CHICAGO (Reuters) - Central bankers can control inflation regardless of fiscal policy, but only if they are willing to allow the government to default, Minneapolis Federal Reserve President Narayana Kocherlakota said on Monday.
“A sufficiently tough central bank does have the ability to control the price level, regardless of the behavior of the fiscal authority,” Kocherlakota said in remarks prepared for delivery to a sovereign debt seminar at CME Group Inc’s Chicago headquarters.
The seminar was held in conjunction with the CME Group-MSRI Prize in Innovative Quantitative Applications, and Kocherlakota said he was not commenting about any particular country’s policies.
Irresponsible fiscal behavior tends to push up inflation, Kocherlakota said. But if central banks hold the line, to the point of letting fiscal authorities default if necessary, they will be able to control inflation, he said.
Such an approach may not always be the best one, Kocherlakota said.
“It may be optimal for central banks to guarantee fiscal authority debts in some situations,” he said, to avoid exposing the country to severe short-term and medium-term losses in output.
If this is the approach taken, he said, then “we again have to think of price level determination as something that is done jointly by the fiscal authority and the central bank.”
Kocherlakota did not make any reference in prepared remarks to the Fed’s latest easing move, or his dissent against it, earlier this month.

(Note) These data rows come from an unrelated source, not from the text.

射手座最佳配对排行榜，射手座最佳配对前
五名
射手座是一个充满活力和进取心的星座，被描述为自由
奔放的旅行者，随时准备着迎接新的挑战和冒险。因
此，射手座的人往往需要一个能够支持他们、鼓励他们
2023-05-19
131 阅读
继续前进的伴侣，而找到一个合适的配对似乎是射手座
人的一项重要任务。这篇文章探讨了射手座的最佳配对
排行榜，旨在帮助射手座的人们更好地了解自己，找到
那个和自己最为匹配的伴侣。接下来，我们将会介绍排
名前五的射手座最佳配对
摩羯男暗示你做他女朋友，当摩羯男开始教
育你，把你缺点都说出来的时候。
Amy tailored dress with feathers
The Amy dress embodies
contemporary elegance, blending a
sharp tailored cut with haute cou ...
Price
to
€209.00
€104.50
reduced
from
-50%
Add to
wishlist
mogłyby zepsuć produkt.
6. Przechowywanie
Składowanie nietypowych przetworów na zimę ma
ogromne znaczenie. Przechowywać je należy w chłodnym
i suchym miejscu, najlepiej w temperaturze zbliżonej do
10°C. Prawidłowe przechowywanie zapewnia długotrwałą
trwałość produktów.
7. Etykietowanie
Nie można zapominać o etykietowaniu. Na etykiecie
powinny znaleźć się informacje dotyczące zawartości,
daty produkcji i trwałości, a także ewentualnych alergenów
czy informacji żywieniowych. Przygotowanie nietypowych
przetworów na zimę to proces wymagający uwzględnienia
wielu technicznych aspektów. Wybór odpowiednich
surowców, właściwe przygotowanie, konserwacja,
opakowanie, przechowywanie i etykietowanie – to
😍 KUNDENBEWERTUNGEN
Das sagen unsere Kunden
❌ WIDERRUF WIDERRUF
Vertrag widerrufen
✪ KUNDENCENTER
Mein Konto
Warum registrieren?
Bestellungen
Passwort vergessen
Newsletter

A budget impasse over the summer brought the United States to the verge of a first-ever debt default. Although a last-minute agreement averted that, uncertainty over fiscal policy has unsettled consumers and contributed to an economic slowdown.
Fed officials, including Chairman Ben Bernanke, have called on policymakers to forge a long-term fiscal solution, but politicians have continued to spar over what course to take.